Coun. Michael Wolfe thinks the city's report should include actions residents could take to make Richmond more sustainable.
The City of Richmond has put its sustainability report online for the public.

One Richmond councillor, known for his environmental activism, was highly critical of the city’s sustainability report card.

Coun. Michael Wolfe, who has run provincially for the BC Green Party, said he thought more needed to be in the “Sustainability Progress Report: 2015-2020,” including actions Richmondites could take to preserve nature.

He also took issue with a chapter in the report called “Thriving Natural Environments,” saying the natural environment isn’t thriving in Richmond.

“I would rather say it’s in steep decline and if we’re not capturing that in this five-year report, it’s not being captured anywhere else,” Wolfe said.

He called the report “targetless,” adding it doesn’t have ways citizens can get involved or direction for staff to address issues.

Furthermore, he said the “ecological assets” of Richmond, mentioned in the report, are being trumped by the Farming First strategy and residential development.
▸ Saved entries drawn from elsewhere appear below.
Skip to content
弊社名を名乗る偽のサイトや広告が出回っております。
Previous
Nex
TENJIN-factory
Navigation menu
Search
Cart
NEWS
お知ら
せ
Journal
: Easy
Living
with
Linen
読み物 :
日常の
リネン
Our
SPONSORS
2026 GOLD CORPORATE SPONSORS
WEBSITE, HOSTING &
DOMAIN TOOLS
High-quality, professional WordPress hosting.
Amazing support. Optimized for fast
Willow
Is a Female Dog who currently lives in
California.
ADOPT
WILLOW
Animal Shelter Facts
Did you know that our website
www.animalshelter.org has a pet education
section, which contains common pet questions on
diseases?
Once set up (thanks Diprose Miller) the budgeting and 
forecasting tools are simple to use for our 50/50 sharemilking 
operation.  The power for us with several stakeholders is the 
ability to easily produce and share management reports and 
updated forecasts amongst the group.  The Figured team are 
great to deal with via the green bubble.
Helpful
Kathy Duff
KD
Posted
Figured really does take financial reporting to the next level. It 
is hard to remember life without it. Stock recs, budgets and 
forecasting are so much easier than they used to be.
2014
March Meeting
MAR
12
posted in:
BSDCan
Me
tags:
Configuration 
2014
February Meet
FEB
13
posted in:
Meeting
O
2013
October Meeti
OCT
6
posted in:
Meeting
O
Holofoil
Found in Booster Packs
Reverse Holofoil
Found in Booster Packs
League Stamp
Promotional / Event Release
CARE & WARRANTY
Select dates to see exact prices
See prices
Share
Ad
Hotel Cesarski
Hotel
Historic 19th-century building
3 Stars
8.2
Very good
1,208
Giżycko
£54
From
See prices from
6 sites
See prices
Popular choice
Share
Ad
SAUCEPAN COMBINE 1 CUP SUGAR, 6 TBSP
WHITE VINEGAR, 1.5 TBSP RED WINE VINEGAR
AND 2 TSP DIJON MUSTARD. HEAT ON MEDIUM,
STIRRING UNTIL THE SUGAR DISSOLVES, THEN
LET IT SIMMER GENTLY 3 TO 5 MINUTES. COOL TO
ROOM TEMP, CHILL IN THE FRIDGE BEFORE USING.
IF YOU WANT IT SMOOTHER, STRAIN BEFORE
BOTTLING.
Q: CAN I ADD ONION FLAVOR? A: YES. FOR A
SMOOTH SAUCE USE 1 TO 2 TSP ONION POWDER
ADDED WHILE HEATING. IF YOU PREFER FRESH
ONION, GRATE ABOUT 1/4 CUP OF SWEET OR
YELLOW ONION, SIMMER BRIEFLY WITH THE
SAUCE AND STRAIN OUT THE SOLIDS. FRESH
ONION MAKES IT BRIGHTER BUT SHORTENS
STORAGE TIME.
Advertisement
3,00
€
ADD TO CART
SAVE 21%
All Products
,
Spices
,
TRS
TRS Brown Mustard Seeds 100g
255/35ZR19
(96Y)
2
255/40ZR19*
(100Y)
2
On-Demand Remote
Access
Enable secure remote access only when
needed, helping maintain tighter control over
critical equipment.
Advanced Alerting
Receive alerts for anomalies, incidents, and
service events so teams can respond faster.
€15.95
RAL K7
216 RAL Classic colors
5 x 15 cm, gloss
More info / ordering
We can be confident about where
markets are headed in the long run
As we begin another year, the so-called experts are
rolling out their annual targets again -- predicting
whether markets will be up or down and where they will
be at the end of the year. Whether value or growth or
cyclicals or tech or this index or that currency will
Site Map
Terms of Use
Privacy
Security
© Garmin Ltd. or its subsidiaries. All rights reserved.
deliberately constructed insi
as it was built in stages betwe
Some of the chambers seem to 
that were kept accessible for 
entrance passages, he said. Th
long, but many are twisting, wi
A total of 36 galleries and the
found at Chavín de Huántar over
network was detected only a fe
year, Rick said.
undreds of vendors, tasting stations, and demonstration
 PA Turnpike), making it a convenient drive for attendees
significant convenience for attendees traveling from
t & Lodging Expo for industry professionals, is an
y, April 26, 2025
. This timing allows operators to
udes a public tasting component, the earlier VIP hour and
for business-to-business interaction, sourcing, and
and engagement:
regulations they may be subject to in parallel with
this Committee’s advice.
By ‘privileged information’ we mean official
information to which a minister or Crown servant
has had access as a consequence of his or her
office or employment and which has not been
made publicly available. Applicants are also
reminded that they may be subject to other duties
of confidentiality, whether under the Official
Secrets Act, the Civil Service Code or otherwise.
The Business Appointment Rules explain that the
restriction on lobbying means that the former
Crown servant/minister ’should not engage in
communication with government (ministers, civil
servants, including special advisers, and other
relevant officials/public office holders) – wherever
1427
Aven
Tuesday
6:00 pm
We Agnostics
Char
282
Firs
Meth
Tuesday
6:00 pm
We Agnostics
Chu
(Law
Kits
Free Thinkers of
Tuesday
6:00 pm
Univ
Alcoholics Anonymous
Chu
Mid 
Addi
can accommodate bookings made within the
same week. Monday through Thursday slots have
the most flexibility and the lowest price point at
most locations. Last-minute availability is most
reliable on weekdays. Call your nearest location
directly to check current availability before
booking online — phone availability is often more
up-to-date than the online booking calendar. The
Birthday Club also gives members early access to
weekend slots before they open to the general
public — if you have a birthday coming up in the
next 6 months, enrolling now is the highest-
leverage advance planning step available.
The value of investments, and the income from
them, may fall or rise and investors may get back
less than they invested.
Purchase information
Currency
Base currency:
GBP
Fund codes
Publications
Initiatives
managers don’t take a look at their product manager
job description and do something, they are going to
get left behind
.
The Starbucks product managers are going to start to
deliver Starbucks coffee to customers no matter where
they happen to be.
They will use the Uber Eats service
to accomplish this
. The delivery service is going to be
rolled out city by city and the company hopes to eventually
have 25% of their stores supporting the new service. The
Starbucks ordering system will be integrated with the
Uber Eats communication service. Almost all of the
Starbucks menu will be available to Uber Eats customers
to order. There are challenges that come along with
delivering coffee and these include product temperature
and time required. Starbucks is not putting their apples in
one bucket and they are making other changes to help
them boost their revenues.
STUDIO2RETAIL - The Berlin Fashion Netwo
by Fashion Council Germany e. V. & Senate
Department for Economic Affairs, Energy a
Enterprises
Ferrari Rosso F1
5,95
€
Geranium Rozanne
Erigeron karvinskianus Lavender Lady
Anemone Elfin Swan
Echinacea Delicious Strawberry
“There is very little that supports the natural environment in Richmond,” Wolfe said.

Other issues he felt weren’t being addressed in the report included tree loss because of development and Himalayan blackberries – an aggressive invasive species - “taking over everywhere in Richmond.”

City council was voting on whether to put the report on its website and share highlights with the public. Wolfe was the only one who opposed accepting the report as is.

Coun. Harold Steves, however, said he wanted to pass the report on to his colleagues in Metro Vancouver to show what Richmond is doing in regards to sustainability.

“It’s a good document and I certainly intend to use in my last year I’m involved in the climate-change committee to try and get some of our programs adopted region-wide,” he told council.

In addition to environmental issues like the climate and energy, waste management and agriculture, the 93-page report includes information about what the city has done in regards to topics like a “resilient economy,” inclusiveness and a vibrant community.

In fact, the report outlines many initiatives that don’t necessarily touch on the environment. A new registration system, PerfectMind, is described in the report as “a cloud-based co-tenanted registration and facility booking software platform that delivers new features a minimum of four times per year, in addition to numerous hotfixes.”

While Wolfe put his focus on the natural environment at a recent council meeting, Coun. Chak Au highlighted the increase in farming revenue in Richmond that the report mentions, saying it showed that local farming is expanding.

According to the report, farmgate sales (how much farmers sell) has increased from about $37 million in 2001 to $57 million in 2016.

“It means our farming sector is very vibrant and active and also producing good results,” said Au.

There are 189 active farms in Richmond, according to the report, with berries accounting for 53 per cent of crops. Only 21 per cent of crops are vegetables.

Coun. Carol Day, who was on the same slate as Wolfe in the last municipal election, said she appreciated the report showed successes in Richmond, like reduced water consumption and food being diverted from the landfill, although, she added, more could be done.

“I’m happy we can put this report on the website and let people read it and see what success looks like – and then let’s strive for more,” Day said.